Witte’s ideas dovetailed with those of Czar Alexander III, who saw the growth of a Russian population in Siberia as a way to secure the country’s eastern border. So in 1891, Russia broke ground on a railroad that would connect one side of its immense bulk to the other.

This, from the Japanese point of view, was quite alarming. Prior to the Trans-Siberian Railroad, Russia seemed like it was mostly focused on European affairs. The more the country turned its eyes east, the more worried Japanese policymakers became about Russian intentions.

“As long as Russia’s center of gravity remained well to the western, European part of its territory, it posed no threat to Japan’s territorial ambitions,” scholars Felix Patrikeeff and Harry Shukman write. “But when Russia embarked on the construction of the Trans-Siberian Railway … Japan was alarmed.”

Witte made things worse in 1896, when he negotiated a deal with China to expand the railroad into the northern Manchuria region. The proposed expansion, called the Chinese Eastern Railway, would shorten the length of the Trans-Siberian Railway by 800 miles. It would also make it easer for Russia to trade in Manchuria.

Japan interpreted this as a sign that Russia had designs on Manchuria, territory Japan wanted for itself. This suspicion turned into full-blown certainty in 1900, when Russia sent 170,000 troops into Manchuria and occupied the entire province (in response to the Boxer Rebellion in China).

This move would not have been possible without the Trans-Siberian Railway.

“Before the construction of the Trans-Siberian Railway, Siberian infrastructure for a military and economic expansion to the Pacific shores was poor. Especially in Eastern Siberia, roads were impassable and, therefore, could not be used for troop transfers,” Stolberg writes. “Only with the construction of the Trans-Siberian Railway by 1891 could Russian geopolitics in Northeast Asia be realized.”

This, ultimately, precipitated the Russo-Japanese War.
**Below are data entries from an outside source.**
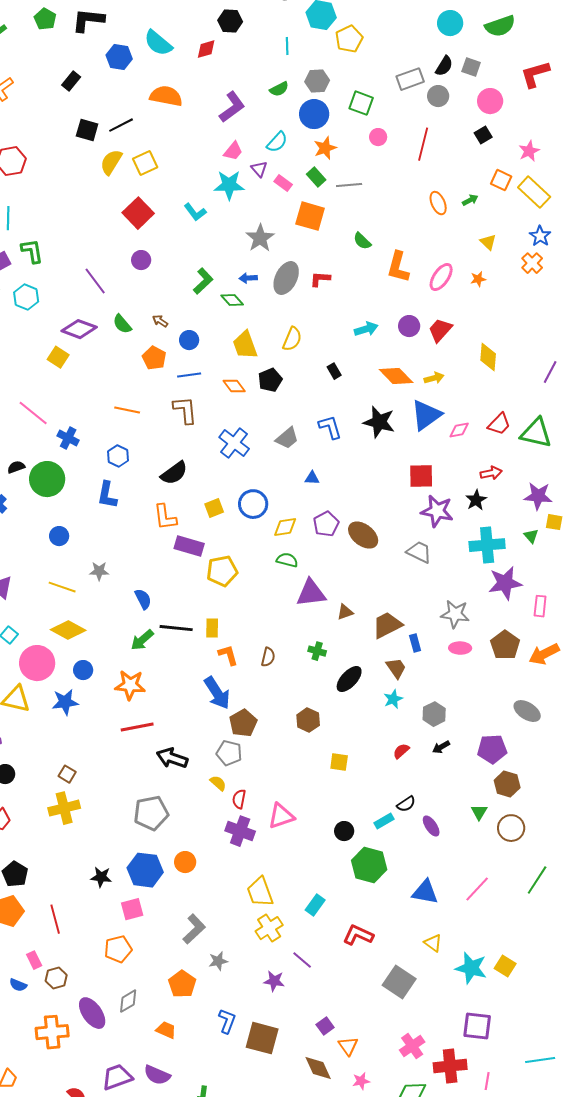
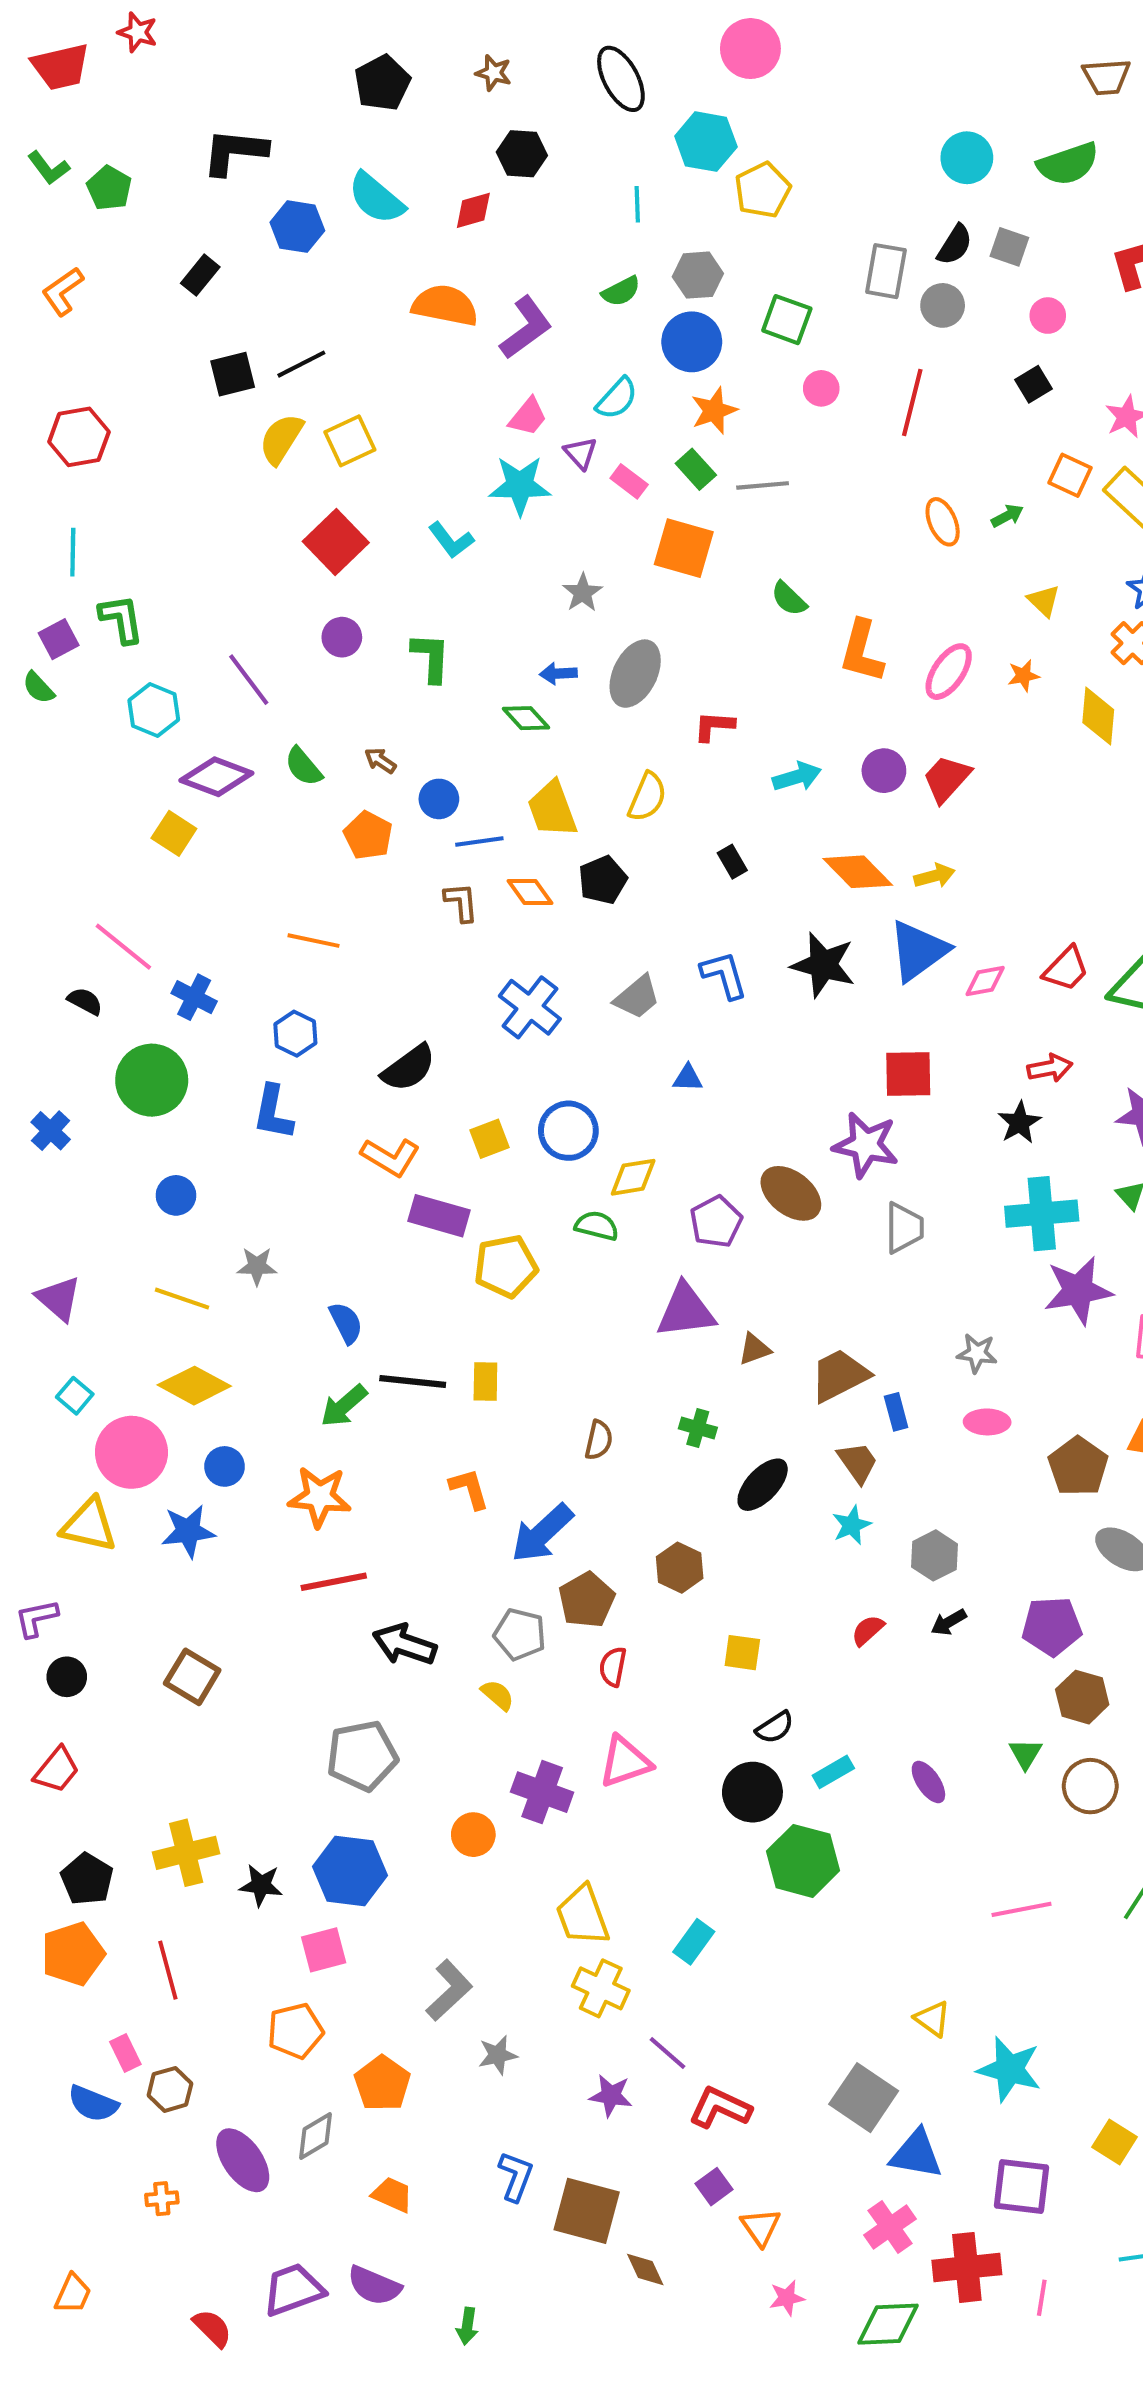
green pentagon: (45, 19) -> (109, 188), moved
gray rectangle: (410, 79) -> (886, 271), turned -60
orange semicircle: (166, 96) -> (445, 305), moved
pink circle: (490, 101) -> (1048, 316), size x0.7
black square: (87, 130) -> (233, 374), turned -30
gray star: (260, 238) -> (583, 593), size x0.7
red L-shape: (320, 279) -> (714, 726), moved
green L-shape: (203, 281) -> (431, 657), moved, turned -44
cyan hexagon: (26, 297) -> (154, 710), moved
yellow diamond: (488, 357) -> (1098, 716), moved
blue line: (189, 375) -> (479, 841), moved
brown L-shape: (185, 410) -> (461, 902), moved, size x0.7
black semicircle: (16, 467) -> (85, 1001), moved, turned 48
purple star: (437, 511) -> (866, 1145), moved
orange L-shape: (165, 517) -> (390, 1157), turned -52
purple pentagon: (326, 524) -> (716, 1222), moved
gray trapezoid: (419, 552) -> (904, 1228), turned 64
green semicircle: (287, 560) -> (597, 1226), moved
gray star: (455, 614) -> (977, 1353), size x0.7
brown pentagon: (505, 645) -> (1078, 1466), moved
orange L-shape: (228, 655) -> (469, 1489), moved
blue arrow: (217, 693) -> (542, 1533), moved, turned 80
brown pentagon: (243, 723) -> (587, 1600), moved
brown square: (67, 774) -> (192, 1677), size x1.5
red semicircle: (239, 799) -> (613, 1667), moved
black semicircle: (406, 804) -> (775, 1727), moved
yellow cross: (64, 808) -> (186, 1853), moved
black circle: (344, 831) -> (752, 1792), size x1.5
orange circle: (185, 862) -> (473, 1835), moved
pink line: (477, 889) -> (1021, 1909), turned 36
blue triangle: (425, 892) -> (916, 2154), moved
yellow cross: (269, 928) -> (601, 1988), turned -32
red L-shape: (358, 935) -> (720, 2108), moved
yellow square: (505, 966) -> (1115, 2142), moved
orange pentagon: (182, 984) -> (382, 2083), moved
blue semicircle: (18, 985) -> (93, 2104), size x1.4
orange cross: (52, 1032) -> (162, 2199), size x0.5
brown diamond: (318, 1068) -> (645, 2269), moved, size x0.7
The Japanese became concerned that the Russians would keep expanding throughout East Asia, even into Korea. The Russians, who saw their presence in Manchuria as an essential bulwark against a Japanese attack on Siberia, refused to budge. This created a slow-motion crisis, one that both sides came to believe would end in war.

“In the face of Russia’s strong need for Manchuria, the years from 1901 to 1903 were filled on both sides with a growing sense of impending doom,” Dale Copeland, a political scientist at the University of Virginia, writes. “It was becoming increasingly clear that finding any negotiated solution to the impasse would be difficult.”
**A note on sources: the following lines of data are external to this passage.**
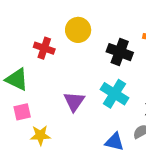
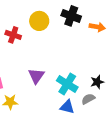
black cross: (120, 52) -> (71, 16), moved
cyan cross: (114, 94) -> (67, 84), moved

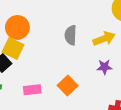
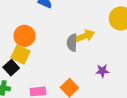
yellow arrow: (104, 39) -> (85, 36), moved

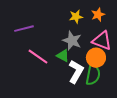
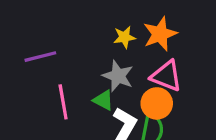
orange star: (98, 15) -> (160, 34), size x1.5
pink line: (38, 57) -> (63, 102), turned 45

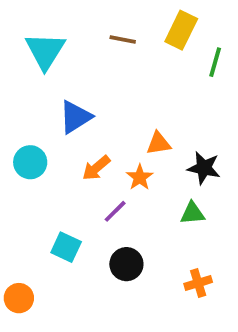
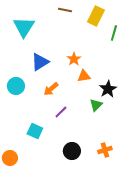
brown line: (123, 40) -> (65, 10), moved
black star: (204, 168) -> (108, 89), turned 30
orange star: (140, 177) -> (74, 59), moved
green triangle: (192, 213) -> (96, 105), moved, turned -40
black circle: (126, 264) -> (72, 151), moved

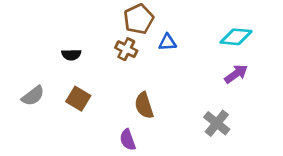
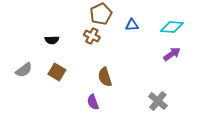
blue triangle: (167, 42) -> (132, 25), moved
gray cross: (217, 123) -> (158, 101), moved

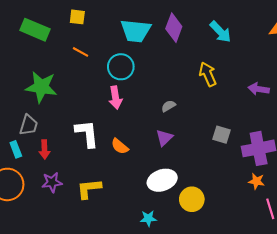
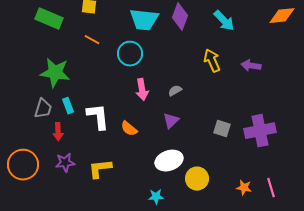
purple arrow: (259, 89) -> (251, 66), moved
pink arrow: (115, 98) -> (142, 90), moved
gray square: (221, 135) -> (222, 129), moved
cyan rectangle: (16, 149) -> (68, 106), moved
orange star: (256, 181) -> (244, 188), moved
In 1904, war finally broke out: Japan attacked Russian ships stationed at Port Arthur, in Manchuria. The resulting conflict was a devastating defeat for the Russians — due, in part to the incomplete state of the Trans-Siberian Railway. The poor state of the railway made it hard for Russia to transfer troops and materiel from the west, thereby allowing Japan to overwhelm the Russians.

“After Russia’s disastrous debacle, Russian war minister Aleksei Kuropatkin recognized that the technological condition of the Trans-Siberian Railway contributed to Russia’s weak defense in Northeast Asia,” Stolberg explains.
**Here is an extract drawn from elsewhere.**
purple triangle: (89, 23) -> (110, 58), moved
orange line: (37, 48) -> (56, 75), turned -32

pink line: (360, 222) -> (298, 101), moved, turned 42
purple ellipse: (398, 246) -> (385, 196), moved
The war killed between 130,000 and 170,000 soldiers and transformed East Asian geopolitics. Russia ceded significant amounts of territory to Japan, and its Pacific fleet was devastated. This led to the emergence of Japan as the dominant military power in East Asia, which allowed Japan to seize more territory in East Asia and expand its imperial ambitions.

Japanese imperial growth, of course, created immense tensions with the United States — an Asian power in its own right that saw Japanese imperialism as a threat to its own ambitions.

So the Trans-Siberian railroad project, which Sergei Witte saw as an entree to a new era of Russian greatness, resulted in the rise of a very different empire.